Kommentar: Große Koalition, kleine Lösungen

"Mehr Freiheit, um den Schwachen zu helfen" - das war das Ziel der großen Koalition. Aber sie ist behäbig und hat keine Antworten auf soziale Fragen.

Große Koalitionen bedeuten große Lösungen. So sprachen die Optimisten zum Antritt der schwarz-roten Regierung im Herbst 2005. Heute weiß jedes Kind: Diese große Koalition bedeutet in der Regel keine Lösung; wenn es gut läuft, produziert sie kleine Lösungen.

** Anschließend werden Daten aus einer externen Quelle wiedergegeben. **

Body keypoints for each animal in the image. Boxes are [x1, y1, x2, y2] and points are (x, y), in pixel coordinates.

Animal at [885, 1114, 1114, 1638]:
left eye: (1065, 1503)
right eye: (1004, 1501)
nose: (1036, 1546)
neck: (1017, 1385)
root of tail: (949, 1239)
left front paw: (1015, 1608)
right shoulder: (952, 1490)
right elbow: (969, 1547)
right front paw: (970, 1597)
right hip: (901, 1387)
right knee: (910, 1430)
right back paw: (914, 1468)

Die Maßnahmen, die die Regierung zur Beseitigung der katastrophalen Zustände im Pflegewesen und zur Eindämmung ausbeuterischer Zustände auf dem Arbeitsmarkt anbietet, liegen irgendwo zwischen kleine und keine Lösung.

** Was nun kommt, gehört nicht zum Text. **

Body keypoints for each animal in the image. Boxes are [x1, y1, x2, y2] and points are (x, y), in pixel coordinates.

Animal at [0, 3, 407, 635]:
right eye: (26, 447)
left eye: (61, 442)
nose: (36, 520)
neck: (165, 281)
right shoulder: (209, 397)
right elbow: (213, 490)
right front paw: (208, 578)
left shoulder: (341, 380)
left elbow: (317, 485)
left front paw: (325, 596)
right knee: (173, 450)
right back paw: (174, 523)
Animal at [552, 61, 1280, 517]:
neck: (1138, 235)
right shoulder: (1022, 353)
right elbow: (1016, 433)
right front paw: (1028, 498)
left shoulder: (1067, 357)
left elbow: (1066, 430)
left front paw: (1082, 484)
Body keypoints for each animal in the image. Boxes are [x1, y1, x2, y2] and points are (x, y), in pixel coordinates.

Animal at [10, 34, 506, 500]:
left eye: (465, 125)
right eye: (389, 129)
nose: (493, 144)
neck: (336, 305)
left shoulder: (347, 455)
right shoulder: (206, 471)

Das Bemerkenswerteste ist noch die Bereitschaft der SPD, den Nichtkompromiss beim Mindestlohn nicht mehr schönzureden. Vizekanzler Müntefering betrachtet das Ergebnis mit einer "Mischung aus Empörung und Zorn". Lafontaine lässt grüssen. Die Ursache für dieses leidenschaftlose Herumdoktern der großen Koalition auf zentralen gesellschaftlichen Konfliktfeldern liegt jedoch nicht etwa in wachsenden Meinungsverschiedenheiten zwischen Merkel und Müntefering. Auch die Tatsache, dass die innenpolitische Angela Merkel zuerst als CDU-Vorsitzende und erst dann als Kanzlerin agiert, ist für diesen rasenden Stillstand nicht verantwortlich. Der Grund ist einfacher und wiegt zugleich schwerer: Die soziale Frage in all ihrer Komplexität - von Sozial-, über Gesundheits-, bis hin zu Familien- und Bildungspolitik - hat sich auf der politischen Agenda nach vorn katapultuiert.

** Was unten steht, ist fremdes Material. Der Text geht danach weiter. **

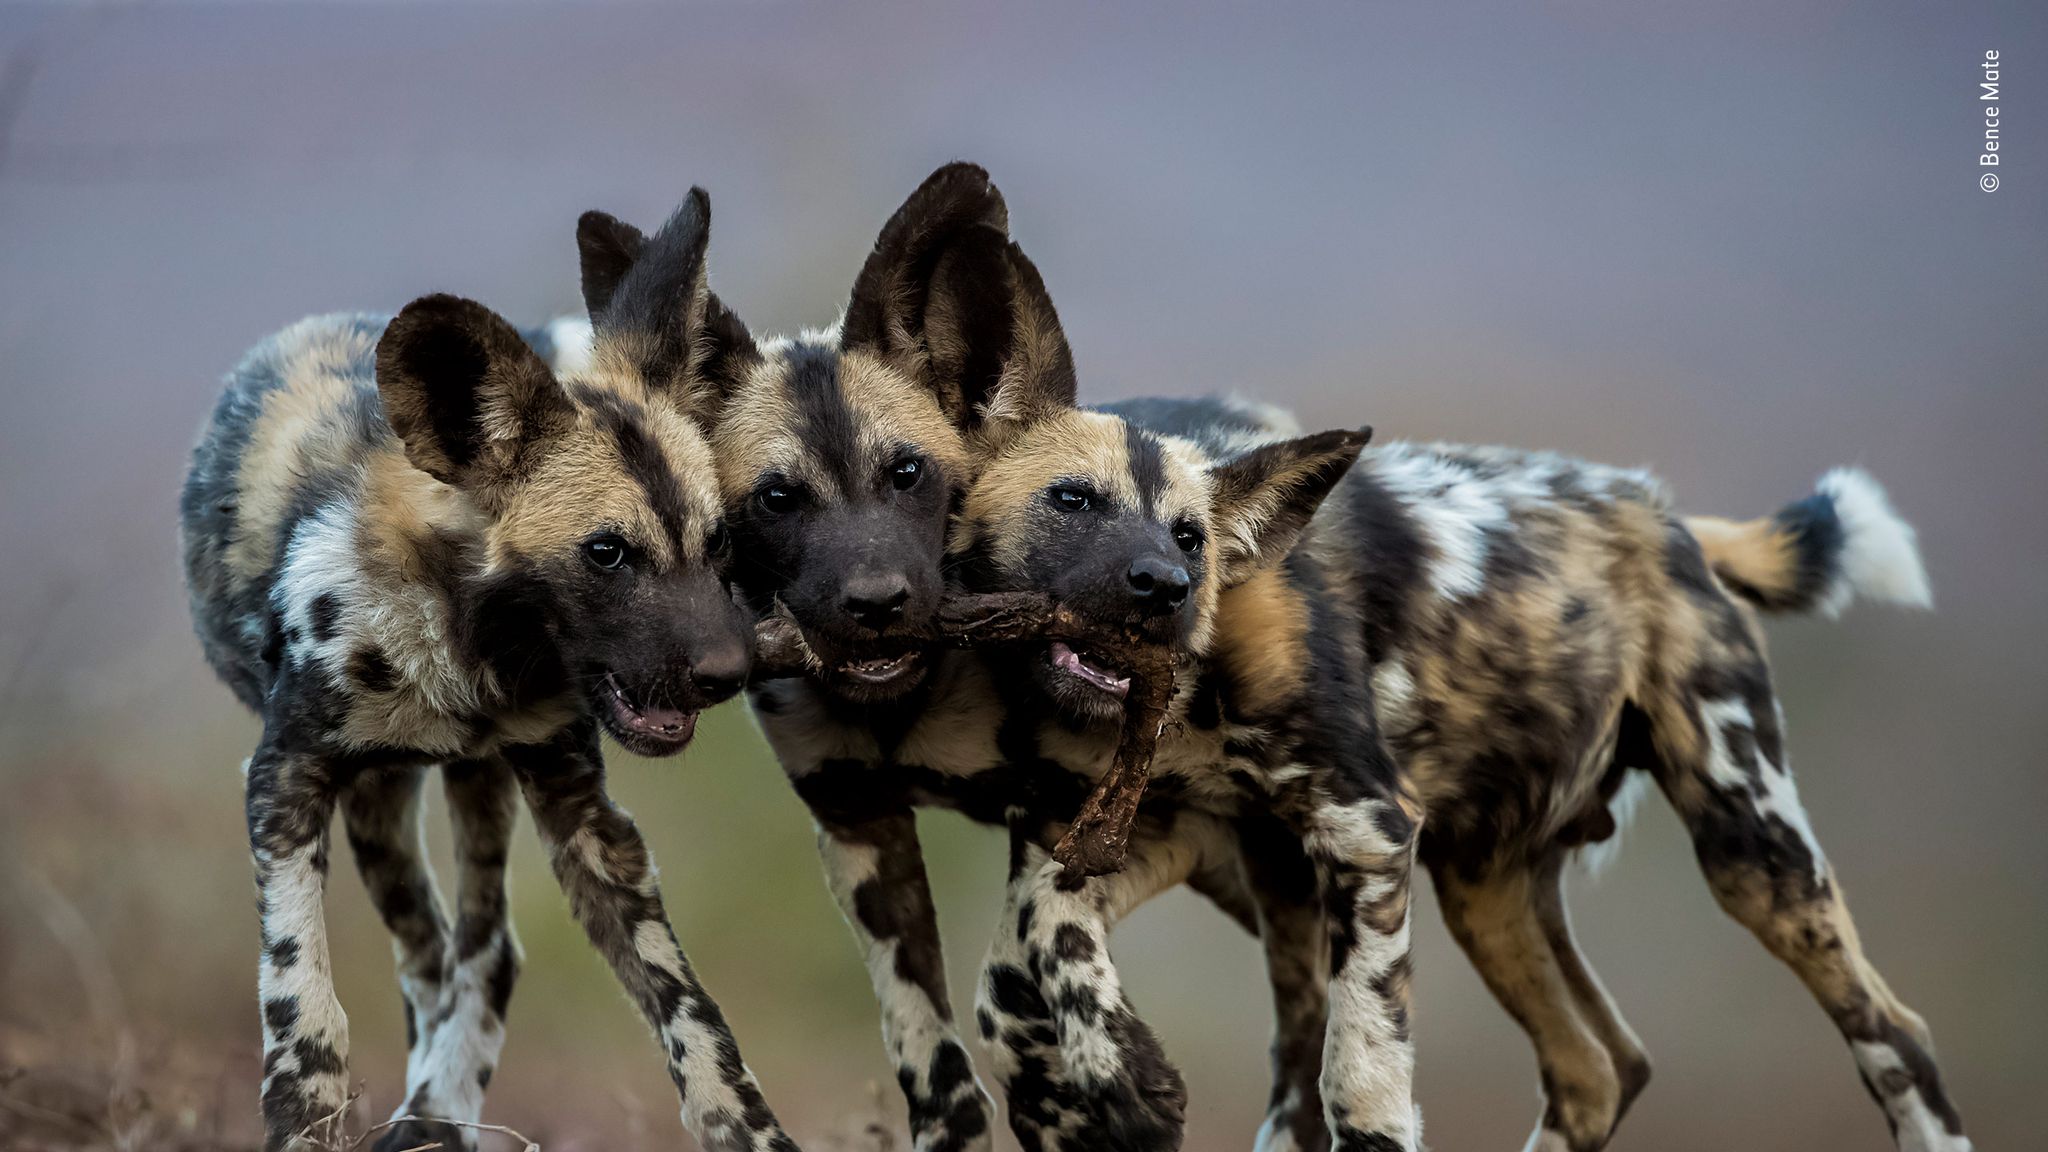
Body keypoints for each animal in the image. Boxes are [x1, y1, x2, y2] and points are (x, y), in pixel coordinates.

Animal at [180, 192, 798, 1139]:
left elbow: (695, 1018)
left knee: (485, 952)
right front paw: (305, 1121)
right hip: (381, 800)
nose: (730, 672)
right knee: (429, 955)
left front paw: (750, 1131)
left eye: (720, 540)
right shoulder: (284, 779)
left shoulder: (583, 813)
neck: (468, 658)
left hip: (467, 785)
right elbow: (301, 1004)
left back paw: (440, 1109)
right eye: (607, 553)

Weder Union noch SPD haben bislang eine Antwort darauf gefunden. Der Maßstab dafür ist nicht etwa die Sehnsucht nach dem "großen Wurf", sondern nur das von der Koalition selbst gesetzte Ziel. "Mehr Freiheit" hatte sie versprochen, um "den Schwachen" zu helfen. Die Verweigerung eines Mindestlohnes bedeutet das Gegenteil: Mehr als eine Million Menschen wird weiterhin nur Hungerlöhne zwischen drei und fünf Euro verdienen. Das bedeutet Armut - trotz Arbeit. Die Herausforderungen der sozialen Frage zermahlen CDU, CSU und SPD die letzten Reste ihrer Identität. Deswegen klammern sich die drei Parteien so aneinander. Dabei ist ihr Bündnis schon längst nur noch eine Koalition des Übergangs. 2009, spätestens 2013 kann eine Regierung im neuen Fünfparteiensystem nur noch mit der Linken gebildet werden - oder gegen sie.